Ein Bürger ("citoyen") trägt gar noch die Samtjacke des Höflings aus dem "ancien régime". Herman (Hans Kremer) murmelt hinein in den gesegneten Schlaf der Revolutionäre. Ein 15 Musiker zählendes Kammerensemble gibt eine elegische Serenade zum Besten. Ein echter Jagdhund streicht um die Beine der Tische und Schauspieler. Am wohlsten fühlt sich das freundlich wedelnde Tier ausgerechnet im Dunstkreis des blutigen Demagogen St. Just (Annette Paulmann).

Rollenbuch der Revolution

Herman, der ein schwarzes Rollenbuch in Händen hält, spricht aus der Zukunft: "Jetzt, da wir im Licht leben", sei die Teilung der Menschen in Täter und Opfer endgültig aufgehoben. Man meint, den ganz gewiss nicht von Büchner (1813-1837) stammenden Text zu kennen. Er dürfte Michel Houellebecq, dem Autor der Elementarteilchen, gehören.

Simons arbeitet mit dem berühmtesten Historiendrama des Vormärz wie ein Bildhauer im Atelier. Er knetet Büchners Szenen neu. Den Skulpturen pfropft er Fundstücke auf: Zeugnisse des Feminismus, Gelehrtenprosa aus der Verhaltensforschung. "Tiergesellschaften funktionieren durch das Dominanzverhalten", doziert da der Revolutionär Lacroix (Stephan Bissmeier). Im Frankreich der 1790er-Jahre ist das grundlegend anders. Das mächtigste Tier von allen heißt George Danton (Pierre Bokma).

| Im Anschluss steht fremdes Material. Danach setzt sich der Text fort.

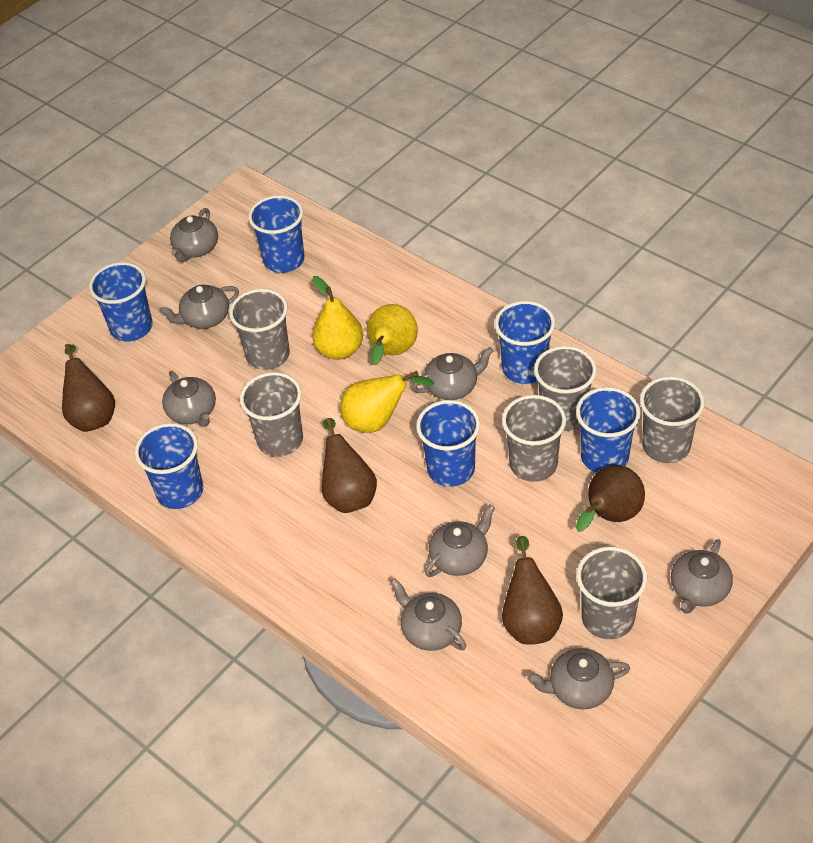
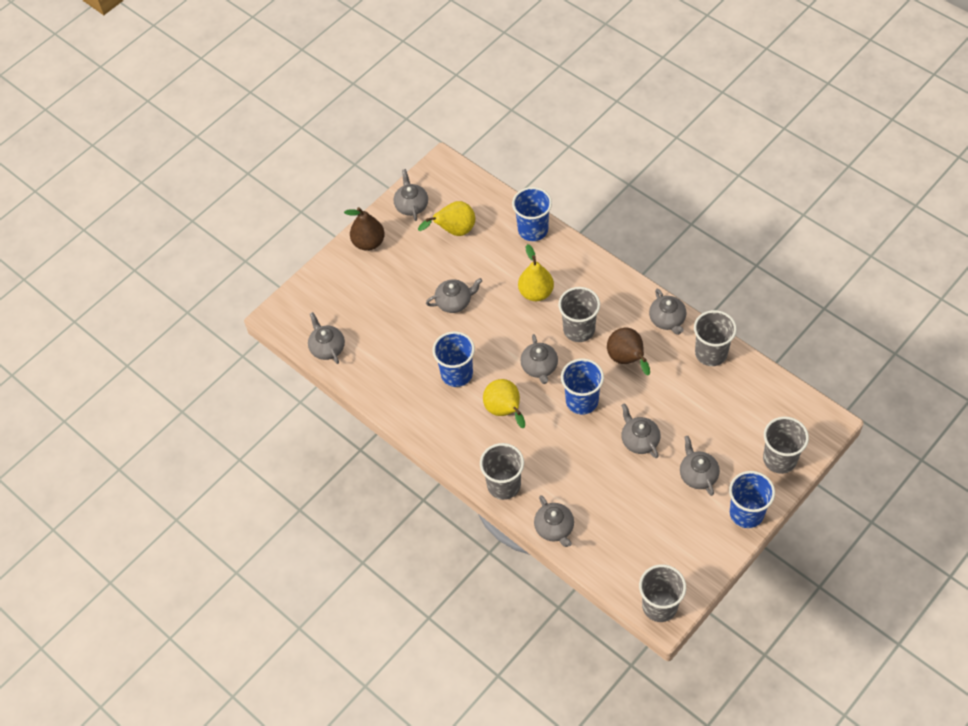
blue cup: 6 -> 4
brown pear: 4 -> 2
grey cup: 6 -> 5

Dieser verdiente Rabauke der Revolution könnte dem nicht zu stoppenden Blutdurst Robespierres ein Ende bereiten, wenn er nur wollte. Das ist zugleich sein Problem. Danton will nicht. Bokma streicht sich oft und gerne durchs Künstlerhaar. Er zieht reflexhaft am Bund der Hose, damit sie sitzt. Danton, der Liebling der Massen, ist das eitelste Wesen auf der ganzen Welt. Ein skrupelloser Terrorist hat im Herbst seines Lebens das Gewissen entdeckt. Er will das Volk zu Atem kommen und in Ruhe lassen. Er ist in den Augen der Reinheitsprediger ein gefährliches Fossil. Ein Pfau, der kein Rad schlägt, ist buchstäblich zu nichts nütze.

Das Licht funzelt verlässlich trübe während dieser atemberaubenden dreieinhalb Stunden. Simons, der die Kammerspiele noch bis 2015 leiten wird, gibt Büchners Katastrophenbericht zur Diskussion frei. Er hat die Jakobinermützen von der Bühne verbannt, die Volksmassen, das Elend der Französelei. Unlängst hat man die Münchner Kammerspiele in einem Branchenblatt zum "Theater des Jahres" gekürt. Man zweifelt keine Sekunde an der Rechtmäßigkeit dieser Einschätzung.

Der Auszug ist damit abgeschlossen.